Blood, Sweat And Tears – Greatest Hits (1972) [Audio Fidelity 2016]
PS3 Rip | SACD ISO | DST64 2.0 > 1-bit/2.8224 MHz | 41:15 minutes | Scans included | 673 MB
or FLAC(converted with foobar2000 to tracks) 24bit/88,2 kHz | Full Scans included | 866 MB
Mastered by Steve Hoffman & Steven Marsh | Audio Fidelity # AFZ-241 | Genre: Rock

Sometimes, a greatest-hits set is timed perfectly to gather together a group’s most successful and familiar performances just at the point when that group has passed the point of their maximum exposure to the public, but before the public memory has had a chance to fade. That was the case when Columbia Records assembled this compilation for release in early 1972. At that point, Blood, Sweat & Tears had released four albums and scored six Top 40 hits, each of which is heard here. But lead singer David Clayton-Thomas had just quit the group, so that the unit that recorded songs like “You’ve Made Me So Very Happy” was not working together anymore. And even when Clayton-Thomas returned, the band would continue to decline commercially.

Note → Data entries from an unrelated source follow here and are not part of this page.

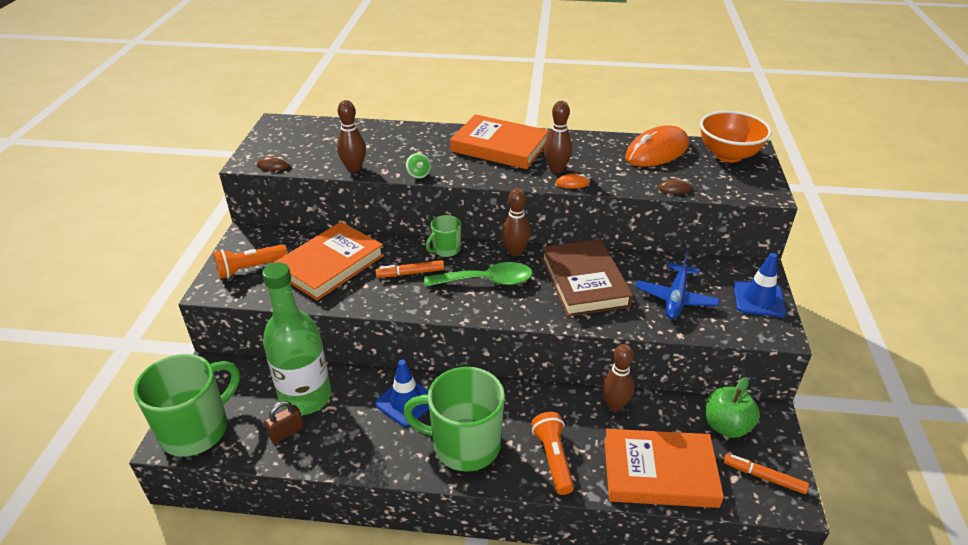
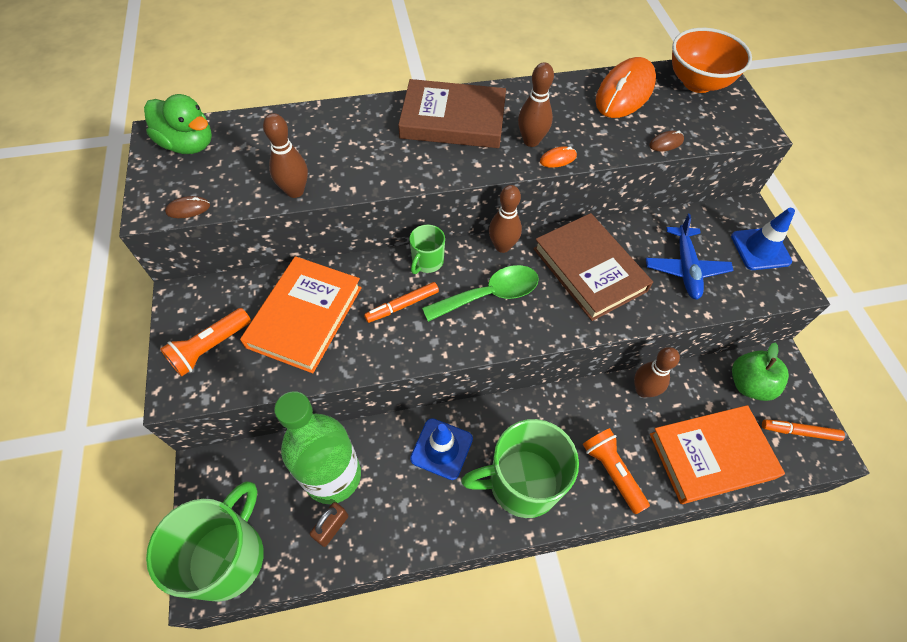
camera: 20 degrees left, 20 degrees up
(294, 131) = (188, 145): none -> green duck
(418, 174) = (378, 183): green spinning top -> none
(499, 147) = (453, 120): orange book -> brown book

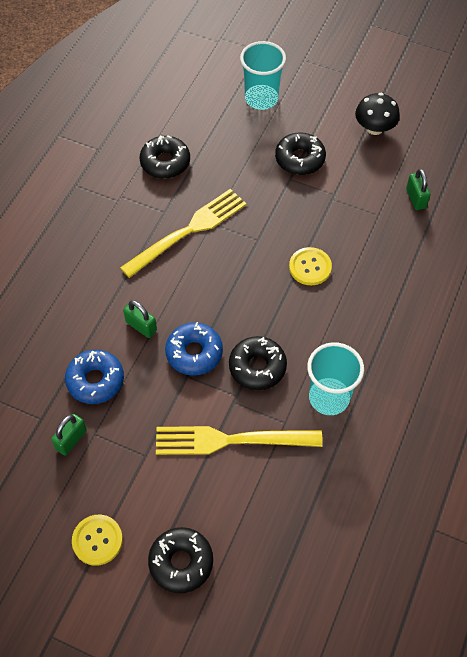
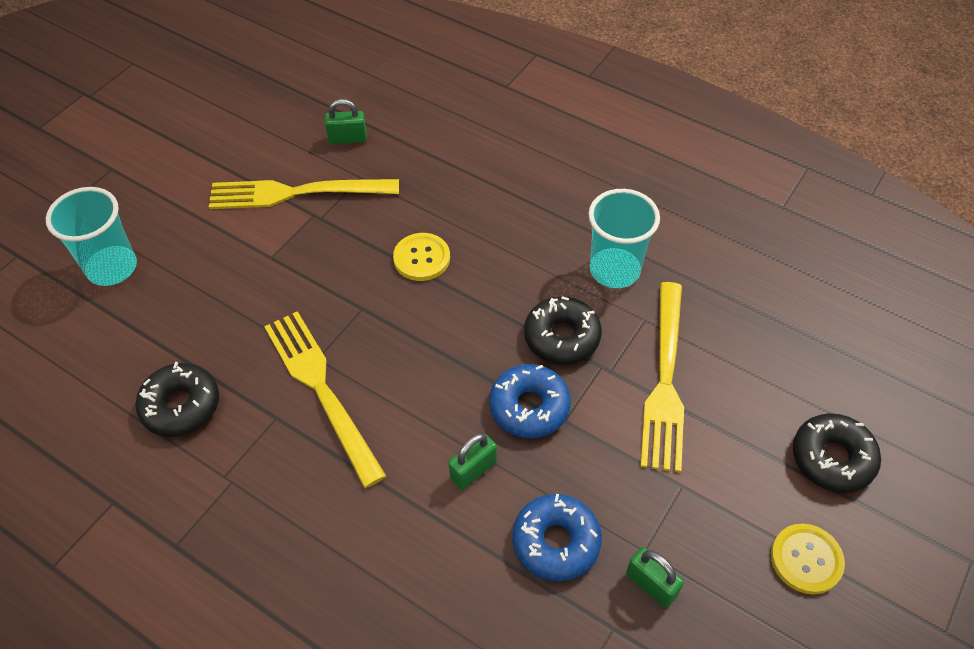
camera: 80 degrees left, 5 degrees down
(300, 159) = (241, 241): black donut -> none
(351, 179) = (295, 193): none -> yellow fork
(374, 128) = (221, 156): black mushroom -> none

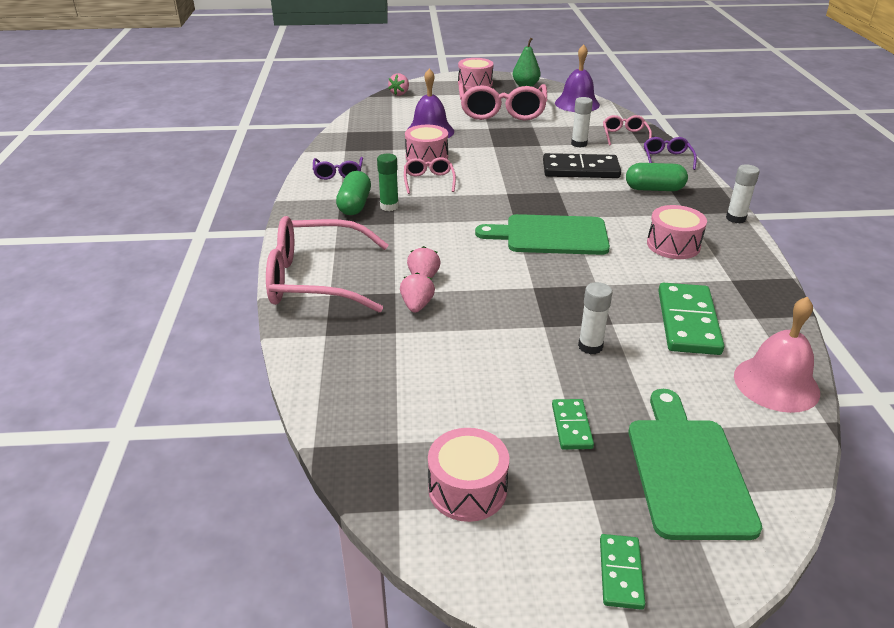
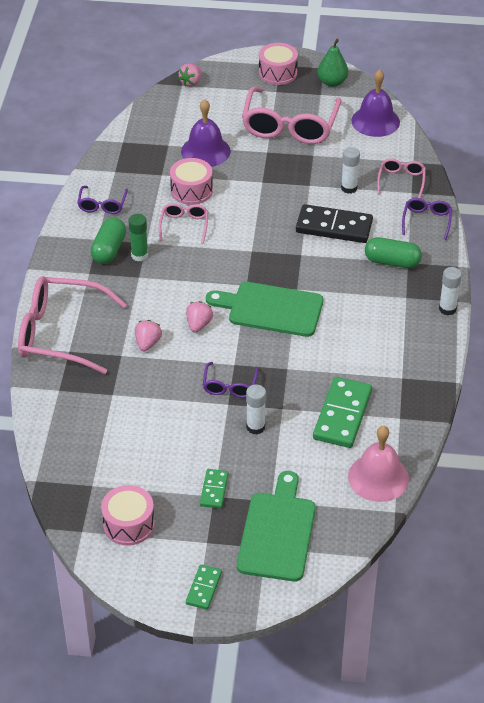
camera: 10 degrees right, 10 degrees up
(417, 305) = (135, 371): pink strawberry -> pink strawberry (198, 325)
(538, 308) = (229, 386): none -> purple glasses
(673, 245) = (373, 333): pink drum -> none

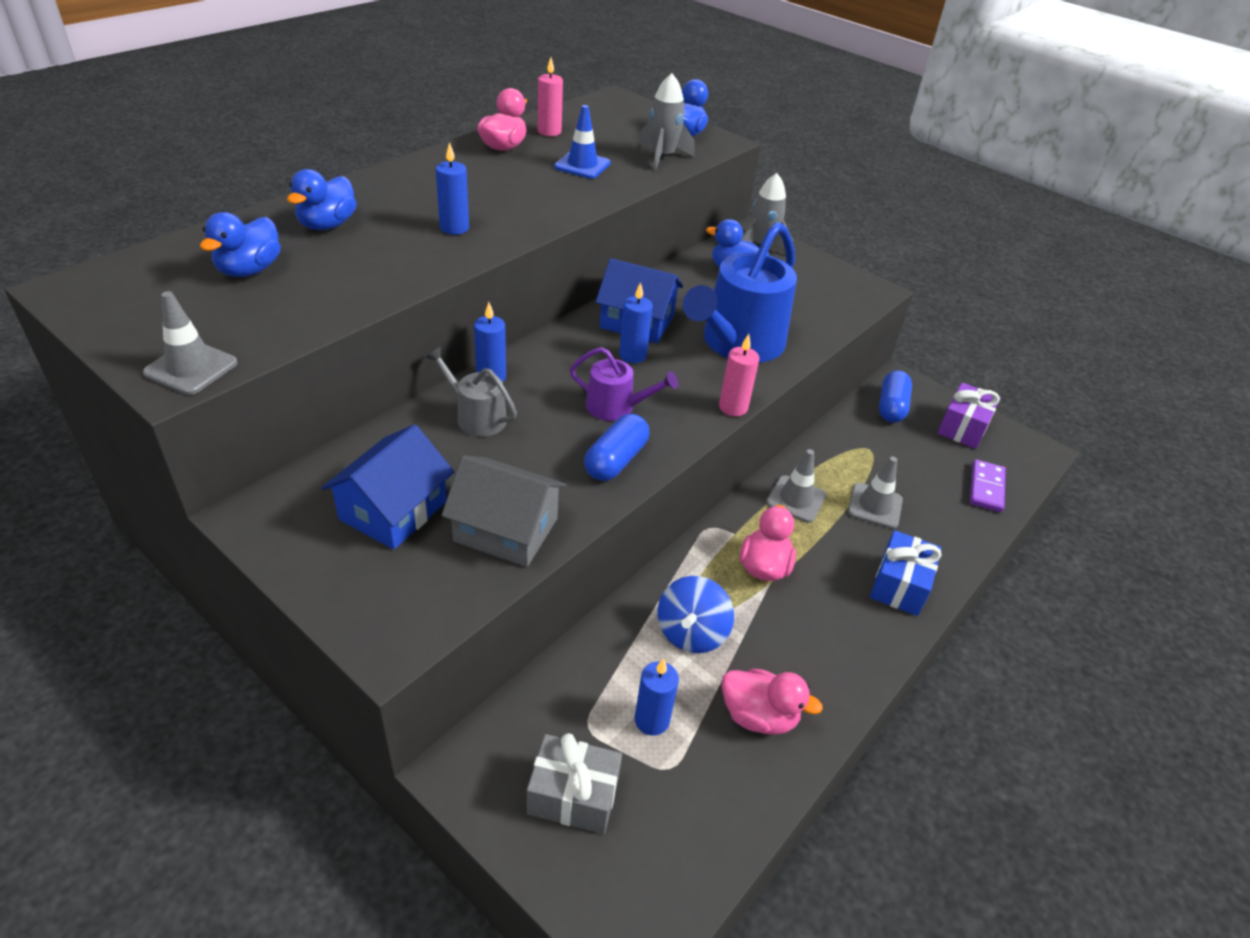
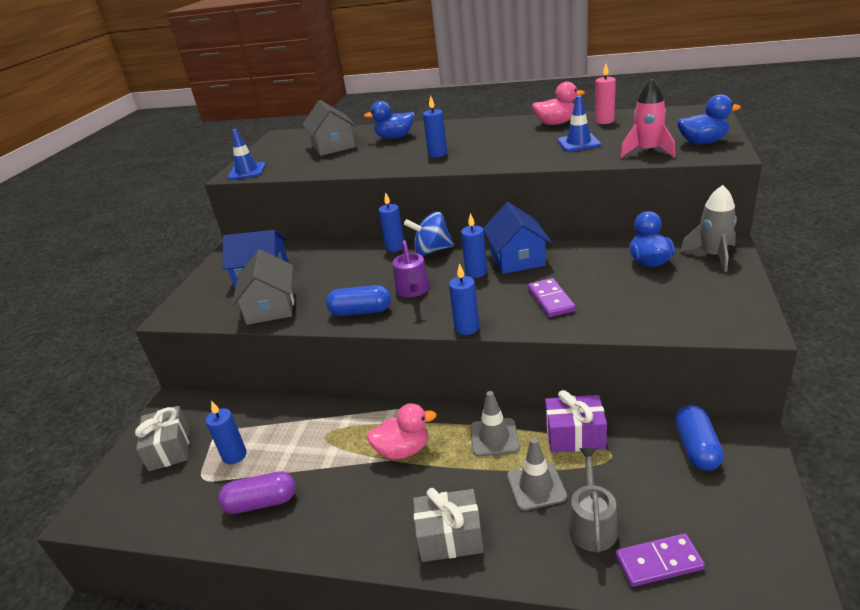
camera: 70 degrees right, 10 degrees down
(191, 368) = (247, 171): grey traffic cone -> blue traffic cone
(249, 270) = (333, 146): blue duck -> grey house
(476, 417) = (355, 259): grey watering can -> grey watering can (592, 524)
(662, 157) = (647, 151): grey rocket -> pink rocket
(691, 633) = (314, 442): blue spinning top -> blue spinning top (432, 250)
(733, 407) = (467, 328): pink candle -> blue candle
(738, 343) = (550, 300): blue watering can -> purple domino
(758, 716) = (261, 502): pink duck -> purple capsule
(891, 407) = (696, 448): blue capsule -> blue capsule turned 75 degrees counterclockwise
(899, 585) = (450, 537): blue gift -> grey gift
(963, 427) = (740, 512): purple gift -> purple gift (575, 435)

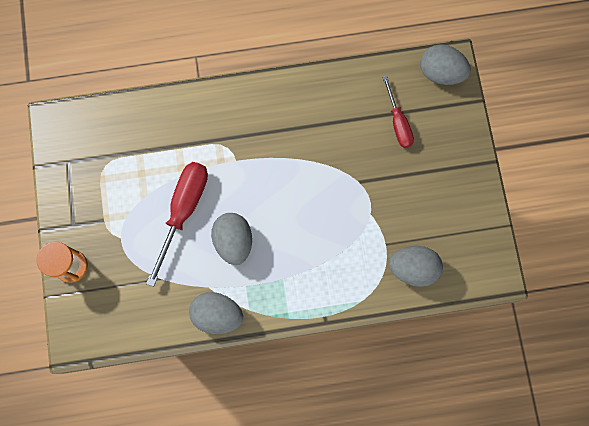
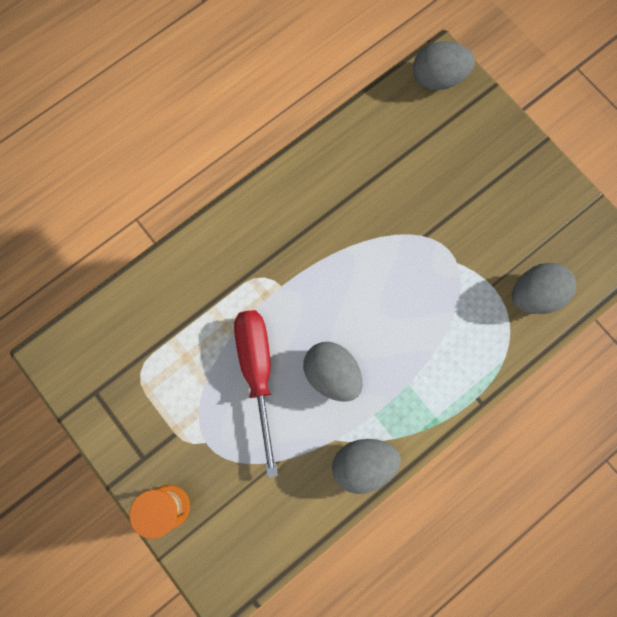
camera: 30 degrees left, 0 degrees up
(398, 123) = (426, 152): red screwdriver -> none

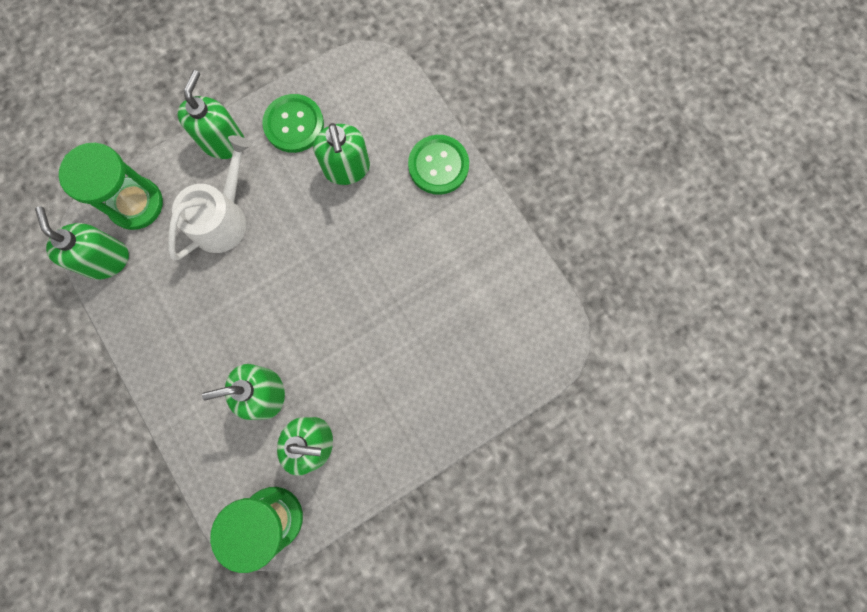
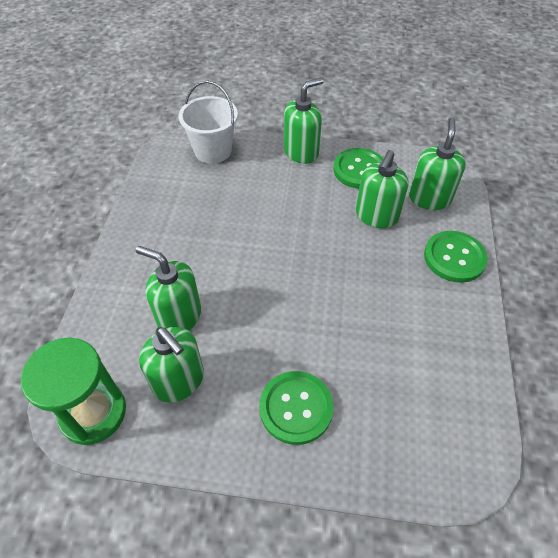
camera: 40 degrees right, 25 degrees down
(106, 260) = (164, 167): green soap dispenser -> green soap dispenser (429, 198)
(136, 204) = (213, 151): green hourglass -> white bucket
(223, 218) = (260, 191): white watering can -> none
(414, 393) = (296, 408): none -> green button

As such, BS&T’s Greatest Hits captures the band’s peak in 11 selections–seven singles chart entries, plus two album tracks from the celebrated debut album when Al Kooper helmed the group, and two more from the Grammy-winning multi-platinum second album. Using the short singles edits of songs like “And When I Die” emphasizes their radio-ready punch over the more extended suitelike arrangements on the albums, but this selection gains in focus what it lacks in ambition. For the millions who learned to love BS&T in 1969 when they were all over AM radio, this is the ideal selection of their most accessible material.